Use getopts for POSIX portability and when only short options are needed. Use manual case parsing when you need long options (--verbose, --output) without adding external dependencies.


The Complete Script Template

#!/usr/bin/env bash
set -euo pipefail

SCRIPT_DIR="$(cd "$(dirname "${BASH_SOURCE[0]}")" && pwd)"
SCRIPT_NAME="$(basename "$0")"
VERBOSE=false

usage() {
    cat << EOF
Usage: $SCRIPT_NAME [-h] [-v] <input>
EOF
}

log()  { "$VERBOSE" && echo "[$SCRIPT_NAME] $*" || true; }
die()  { echo "ERROR: $*" >&2; exit 1; }
warn() { echo "WARN: $*" >&2; }

parse_args() {
    while [[ $# -gt 0 ]]; do
        case "$1" in
            -h|--help)    usage; exit 0 ;;
            -v|--verbose) VERBOSE=true; shift ;;
            -*)           die "Unknown option: $1" ;;
            *)            break ;;
        esac
    done
    [[ $# -ge 1 ]] || die "Missing required argument.

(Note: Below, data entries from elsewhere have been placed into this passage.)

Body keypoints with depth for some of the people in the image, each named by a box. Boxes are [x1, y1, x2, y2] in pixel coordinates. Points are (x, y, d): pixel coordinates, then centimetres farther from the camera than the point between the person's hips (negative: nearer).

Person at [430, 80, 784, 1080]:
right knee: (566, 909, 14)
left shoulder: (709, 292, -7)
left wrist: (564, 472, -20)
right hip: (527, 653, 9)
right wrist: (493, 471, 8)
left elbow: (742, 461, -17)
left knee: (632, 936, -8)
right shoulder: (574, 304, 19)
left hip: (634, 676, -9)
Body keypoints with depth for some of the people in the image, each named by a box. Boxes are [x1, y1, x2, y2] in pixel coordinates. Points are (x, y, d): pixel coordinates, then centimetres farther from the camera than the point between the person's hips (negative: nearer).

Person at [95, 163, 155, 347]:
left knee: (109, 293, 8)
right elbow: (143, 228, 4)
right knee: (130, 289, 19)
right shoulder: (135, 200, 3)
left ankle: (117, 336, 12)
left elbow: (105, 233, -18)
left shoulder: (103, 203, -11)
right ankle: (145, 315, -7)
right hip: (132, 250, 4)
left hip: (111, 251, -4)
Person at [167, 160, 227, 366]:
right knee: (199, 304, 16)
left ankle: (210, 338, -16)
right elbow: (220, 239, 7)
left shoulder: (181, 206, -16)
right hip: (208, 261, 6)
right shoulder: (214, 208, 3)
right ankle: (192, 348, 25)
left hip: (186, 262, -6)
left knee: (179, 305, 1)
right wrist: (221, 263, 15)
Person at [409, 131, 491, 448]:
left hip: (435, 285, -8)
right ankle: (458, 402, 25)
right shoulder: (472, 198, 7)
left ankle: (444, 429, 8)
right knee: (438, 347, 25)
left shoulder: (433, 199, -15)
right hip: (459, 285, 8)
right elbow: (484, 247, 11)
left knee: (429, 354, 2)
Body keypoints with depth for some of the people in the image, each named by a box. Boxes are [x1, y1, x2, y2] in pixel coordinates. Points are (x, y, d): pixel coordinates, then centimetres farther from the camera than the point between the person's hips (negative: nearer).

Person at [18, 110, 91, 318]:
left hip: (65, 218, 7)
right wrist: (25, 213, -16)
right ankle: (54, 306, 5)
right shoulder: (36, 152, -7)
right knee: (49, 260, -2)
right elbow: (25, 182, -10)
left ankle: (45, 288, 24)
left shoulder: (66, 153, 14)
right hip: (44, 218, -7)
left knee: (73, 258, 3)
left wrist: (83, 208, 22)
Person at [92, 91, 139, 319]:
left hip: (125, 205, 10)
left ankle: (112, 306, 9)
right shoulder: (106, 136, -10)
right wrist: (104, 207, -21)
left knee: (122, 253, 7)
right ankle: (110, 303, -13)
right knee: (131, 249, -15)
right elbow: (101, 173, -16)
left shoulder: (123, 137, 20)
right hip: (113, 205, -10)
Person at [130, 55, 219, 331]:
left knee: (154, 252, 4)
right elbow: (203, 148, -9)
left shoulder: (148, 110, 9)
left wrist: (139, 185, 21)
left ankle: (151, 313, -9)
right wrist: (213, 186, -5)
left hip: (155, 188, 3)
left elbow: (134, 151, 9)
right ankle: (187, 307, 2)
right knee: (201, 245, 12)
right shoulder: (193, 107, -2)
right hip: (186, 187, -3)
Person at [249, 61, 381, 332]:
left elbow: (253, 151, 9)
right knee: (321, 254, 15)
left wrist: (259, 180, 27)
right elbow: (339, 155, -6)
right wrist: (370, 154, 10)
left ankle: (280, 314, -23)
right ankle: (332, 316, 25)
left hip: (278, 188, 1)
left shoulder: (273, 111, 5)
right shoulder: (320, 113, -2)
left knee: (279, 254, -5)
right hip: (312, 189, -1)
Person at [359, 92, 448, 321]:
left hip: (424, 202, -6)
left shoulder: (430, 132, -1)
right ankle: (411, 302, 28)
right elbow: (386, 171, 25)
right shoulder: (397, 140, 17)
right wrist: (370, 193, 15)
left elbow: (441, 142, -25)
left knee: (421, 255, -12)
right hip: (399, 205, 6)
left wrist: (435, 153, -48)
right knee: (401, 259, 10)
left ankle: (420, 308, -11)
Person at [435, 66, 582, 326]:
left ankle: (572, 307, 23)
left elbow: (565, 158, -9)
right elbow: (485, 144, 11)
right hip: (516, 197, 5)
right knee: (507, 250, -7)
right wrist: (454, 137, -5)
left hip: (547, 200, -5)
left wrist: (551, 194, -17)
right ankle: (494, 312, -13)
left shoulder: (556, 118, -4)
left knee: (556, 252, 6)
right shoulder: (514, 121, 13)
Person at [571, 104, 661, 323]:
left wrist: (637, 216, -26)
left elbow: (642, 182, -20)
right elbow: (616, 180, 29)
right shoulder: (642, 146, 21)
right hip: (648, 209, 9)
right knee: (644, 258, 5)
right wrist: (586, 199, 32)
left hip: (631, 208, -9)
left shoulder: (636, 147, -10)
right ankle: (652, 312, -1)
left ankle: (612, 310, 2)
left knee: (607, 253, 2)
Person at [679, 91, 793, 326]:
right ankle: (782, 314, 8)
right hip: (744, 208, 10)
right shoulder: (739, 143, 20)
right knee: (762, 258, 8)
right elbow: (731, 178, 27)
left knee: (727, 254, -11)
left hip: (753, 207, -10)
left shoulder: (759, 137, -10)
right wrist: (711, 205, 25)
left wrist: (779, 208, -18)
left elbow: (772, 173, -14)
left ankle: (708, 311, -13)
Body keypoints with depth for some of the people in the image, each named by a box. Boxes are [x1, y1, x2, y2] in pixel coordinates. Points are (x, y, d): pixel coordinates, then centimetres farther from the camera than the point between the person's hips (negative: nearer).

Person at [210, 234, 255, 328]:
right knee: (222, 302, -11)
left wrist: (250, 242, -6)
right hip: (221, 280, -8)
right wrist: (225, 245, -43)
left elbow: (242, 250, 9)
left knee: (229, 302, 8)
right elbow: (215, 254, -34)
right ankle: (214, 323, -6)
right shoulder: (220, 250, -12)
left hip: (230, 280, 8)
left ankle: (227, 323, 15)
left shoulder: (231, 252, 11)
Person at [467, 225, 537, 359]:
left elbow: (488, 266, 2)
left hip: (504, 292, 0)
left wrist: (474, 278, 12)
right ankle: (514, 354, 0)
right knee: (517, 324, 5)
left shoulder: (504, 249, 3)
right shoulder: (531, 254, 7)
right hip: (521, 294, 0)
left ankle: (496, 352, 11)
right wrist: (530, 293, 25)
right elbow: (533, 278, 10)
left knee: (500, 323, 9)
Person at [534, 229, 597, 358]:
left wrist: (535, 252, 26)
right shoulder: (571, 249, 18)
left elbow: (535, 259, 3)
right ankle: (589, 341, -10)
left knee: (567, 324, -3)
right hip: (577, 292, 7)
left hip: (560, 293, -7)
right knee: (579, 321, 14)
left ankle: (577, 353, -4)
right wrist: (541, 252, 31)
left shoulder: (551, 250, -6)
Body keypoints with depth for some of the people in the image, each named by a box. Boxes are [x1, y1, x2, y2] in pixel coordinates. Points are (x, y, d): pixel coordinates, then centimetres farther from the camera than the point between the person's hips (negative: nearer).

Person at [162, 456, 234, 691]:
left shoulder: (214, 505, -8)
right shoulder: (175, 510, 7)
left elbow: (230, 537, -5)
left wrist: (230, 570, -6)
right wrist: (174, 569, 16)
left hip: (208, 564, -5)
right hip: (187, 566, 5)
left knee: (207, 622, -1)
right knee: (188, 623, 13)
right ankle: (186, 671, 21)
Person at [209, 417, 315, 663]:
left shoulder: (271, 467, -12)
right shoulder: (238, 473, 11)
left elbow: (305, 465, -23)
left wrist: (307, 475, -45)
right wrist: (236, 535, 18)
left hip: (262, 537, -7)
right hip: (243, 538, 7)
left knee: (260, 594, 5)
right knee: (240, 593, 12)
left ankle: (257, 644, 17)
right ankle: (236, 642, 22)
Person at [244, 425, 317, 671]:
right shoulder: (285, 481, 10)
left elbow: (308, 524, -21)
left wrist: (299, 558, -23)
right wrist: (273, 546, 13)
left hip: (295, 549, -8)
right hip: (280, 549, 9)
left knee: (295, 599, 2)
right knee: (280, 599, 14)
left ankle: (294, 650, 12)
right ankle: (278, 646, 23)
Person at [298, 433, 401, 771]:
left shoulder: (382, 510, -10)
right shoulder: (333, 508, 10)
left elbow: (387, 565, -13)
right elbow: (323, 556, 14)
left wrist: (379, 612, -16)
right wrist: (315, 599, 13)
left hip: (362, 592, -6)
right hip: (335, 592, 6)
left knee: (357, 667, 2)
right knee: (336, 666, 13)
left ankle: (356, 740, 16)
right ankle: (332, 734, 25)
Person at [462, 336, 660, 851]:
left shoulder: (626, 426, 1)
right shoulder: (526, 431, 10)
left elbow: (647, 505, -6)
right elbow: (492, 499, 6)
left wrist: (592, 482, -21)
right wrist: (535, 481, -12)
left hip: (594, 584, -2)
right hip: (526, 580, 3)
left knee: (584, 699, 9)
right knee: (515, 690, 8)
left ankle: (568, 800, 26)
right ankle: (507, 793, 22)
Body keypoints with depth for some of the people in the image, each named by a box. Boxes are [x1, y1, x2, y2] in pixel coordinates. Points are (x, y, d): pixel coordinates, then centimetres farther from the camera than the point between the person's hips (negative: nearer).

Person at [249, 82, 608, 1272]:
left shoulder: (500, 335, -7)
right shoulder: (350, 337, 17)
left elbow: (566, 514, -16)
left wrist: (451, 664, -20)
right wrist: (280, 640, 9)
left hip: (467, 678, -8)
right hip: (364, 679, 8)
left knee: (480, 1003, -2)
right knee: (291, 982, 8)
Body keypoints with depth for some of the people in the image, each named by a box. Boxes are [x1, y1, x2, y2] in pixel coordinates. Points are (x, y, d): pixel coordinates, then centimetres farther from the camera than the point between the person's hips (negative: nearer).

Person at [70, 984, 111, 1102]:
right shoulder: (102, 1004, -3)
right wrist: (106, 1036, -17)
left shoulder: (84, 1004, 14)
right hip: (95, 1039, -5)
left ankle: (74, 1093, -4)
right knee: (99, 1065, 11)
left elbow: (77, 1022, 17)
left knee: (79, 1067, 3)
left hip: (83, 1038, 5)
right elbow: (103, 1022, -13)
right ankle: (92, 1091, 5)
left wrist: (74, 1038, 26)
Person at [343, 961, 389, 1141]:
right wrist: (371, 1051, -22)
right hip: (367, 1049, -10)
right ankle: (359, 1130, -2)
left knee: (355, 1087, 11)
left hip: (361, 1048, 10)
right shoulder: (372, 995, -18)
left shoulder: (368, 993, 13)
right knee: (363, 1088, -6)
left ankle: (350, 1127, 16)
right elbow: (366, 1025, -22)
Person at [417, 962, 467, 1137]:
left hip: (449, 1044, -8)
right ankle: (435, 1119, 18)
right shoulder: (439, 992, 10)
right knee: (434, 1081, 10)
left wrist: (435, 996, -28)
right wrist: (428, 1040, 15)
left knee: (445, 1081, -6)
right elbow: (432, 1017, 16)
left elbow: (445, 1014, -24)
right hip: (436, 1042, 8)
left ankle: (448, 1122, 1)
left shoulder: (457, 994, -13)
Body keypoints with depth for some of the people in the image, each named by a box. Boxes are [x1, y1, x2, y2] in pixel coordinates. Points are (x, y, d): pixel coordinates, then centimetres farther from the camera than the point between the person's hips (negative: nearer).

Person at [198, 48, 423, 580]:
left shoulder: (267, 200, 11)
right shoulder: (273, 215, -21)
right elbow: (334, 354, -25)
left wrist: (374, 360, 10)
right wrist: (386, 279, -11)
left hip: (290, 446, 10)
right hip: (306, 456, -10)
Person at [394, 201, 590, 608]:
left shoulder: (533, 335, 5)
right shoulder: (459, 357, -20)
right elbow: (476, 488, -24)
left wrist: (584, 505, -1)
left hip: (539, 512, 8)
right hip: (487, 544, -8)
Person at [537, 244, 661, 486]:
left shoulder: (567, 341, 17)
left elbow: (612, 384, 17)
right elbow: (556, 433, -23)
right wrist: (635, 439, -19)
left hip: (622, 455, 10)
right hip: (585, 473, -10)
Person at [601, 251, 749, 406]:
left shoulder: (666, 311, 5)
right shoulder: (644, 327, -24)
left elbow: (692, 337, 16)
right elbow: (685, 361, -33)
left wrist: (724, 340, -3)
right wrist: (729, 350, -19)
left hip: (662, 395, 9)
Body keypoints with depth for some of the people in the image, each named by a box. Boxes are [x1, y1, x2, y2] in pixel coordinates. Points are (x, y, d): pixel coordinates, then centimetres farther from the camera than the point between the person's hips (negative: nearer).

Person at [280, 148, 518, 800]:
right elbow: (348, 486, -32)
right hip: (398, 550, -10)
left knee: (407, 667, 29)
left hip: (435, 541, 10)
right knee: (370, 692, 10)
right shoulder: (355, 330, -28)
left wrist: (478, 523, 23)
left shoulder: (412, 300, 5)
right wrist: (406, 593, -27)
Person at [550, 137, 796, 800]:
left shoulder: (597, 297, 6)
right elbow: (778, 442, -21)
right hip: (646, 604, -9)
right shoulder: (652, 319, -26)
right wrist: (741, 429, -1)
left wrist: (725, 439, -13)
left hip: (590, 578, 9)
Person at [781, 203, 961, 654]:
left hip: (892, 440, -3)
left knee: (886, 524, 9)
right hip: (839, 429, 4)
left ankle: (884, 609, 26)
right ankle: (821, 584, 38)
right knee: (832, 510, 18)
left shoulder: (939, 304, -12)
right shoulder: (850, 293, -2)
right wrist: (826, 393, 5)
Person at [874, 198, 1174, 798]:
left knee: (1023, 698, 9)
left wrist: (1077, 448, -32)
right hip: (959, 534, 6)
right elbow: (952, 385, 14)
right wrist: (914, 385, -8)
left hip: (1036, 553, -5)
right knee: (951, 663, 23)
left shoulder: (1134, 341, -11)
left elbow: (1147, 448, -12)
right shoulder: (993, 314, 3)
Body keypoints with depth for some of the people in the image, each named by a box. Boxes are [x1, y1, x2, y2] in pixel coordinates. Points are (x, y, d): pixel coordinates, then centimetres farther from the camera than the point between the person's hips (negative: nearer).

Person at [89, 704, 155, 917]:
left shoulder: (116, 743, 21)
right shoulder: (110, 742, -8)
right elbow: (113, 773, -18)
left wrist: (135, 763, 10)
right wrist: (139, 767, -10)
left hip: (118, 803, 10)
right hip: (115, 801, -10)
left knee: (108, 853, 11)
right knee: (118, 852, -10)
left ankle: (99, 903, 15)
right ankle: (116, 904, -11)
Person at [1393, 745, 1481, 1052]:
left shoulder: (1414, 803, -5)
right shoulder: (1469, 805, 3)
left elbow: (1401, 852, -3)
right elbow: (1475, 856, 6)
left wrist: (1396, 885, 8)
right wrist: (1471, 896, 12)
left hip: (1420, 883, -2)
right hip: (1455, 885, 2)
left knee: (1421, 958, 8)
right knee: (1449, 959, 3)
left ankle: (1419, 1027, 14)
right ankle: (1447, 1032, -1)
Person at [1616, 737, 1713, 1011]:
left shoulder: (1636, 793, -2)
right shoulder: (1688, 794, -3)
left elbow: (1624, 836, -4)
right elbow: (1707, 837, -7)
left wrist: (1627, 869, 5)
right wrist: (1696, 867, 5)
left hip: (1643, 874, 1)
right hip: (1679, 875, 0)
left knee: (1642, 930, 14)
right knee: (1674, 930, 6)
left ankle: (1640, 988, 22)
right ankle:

Run with --help."
    INPUT="$1"
}

main() {
    parse_args "$@"
    log "Processing: $INPUT"
    echo "Done."
}

main "$@"

Practice Exercises

Main (write a short script)

Write a script ~/scripts/template.sh that uses the full template above and accepts: - -v / --verbose flag - -o DIR / --output DIR option (defaults to /tmp) - One required positional argument (a filename to process)

The script should print the filename's line count when run normally, and additional details when verbose.

Stretch

  1. Add a --dry-run flag to your script that prints what would be done without doing it.
  2. Research BASH_SOURCE[0] vs $0. Why is BASH_SOURCE[0] preferred for finding the script's own directory?

Interview Questions

  1. What does set -euo pipefail do?
Show answer

-e exits immediately when any command returns non-zero. -u treats unset variables as errors. -o pipefail makes a pipeline fail if any command in it fails (not just the last). Together they catch most silent failure modes in bash scripts.

  1. Why use #!/usr/bin/env bash instead of #!/bin/bash?
Show answer

#!/bin/bash hardcodes the path to bash. On some systems (macOS with Homebrew, NixOS, some containers), bash is in a different location. #!/usr/bin/env bash searches $PATH for bash, making the script more portable across different environments.

  1. How do you handle grep returning exit code 1 (no matches) when set -e is active?
Show answer

Use grep "pattern" file || true to prevent the non-zero exit from stopping the script. Or use if grep "pattern" file; then ...; fi — the if construct does not trigger -e on failure. Or temporarily disable with set +e; grep ...; set -e.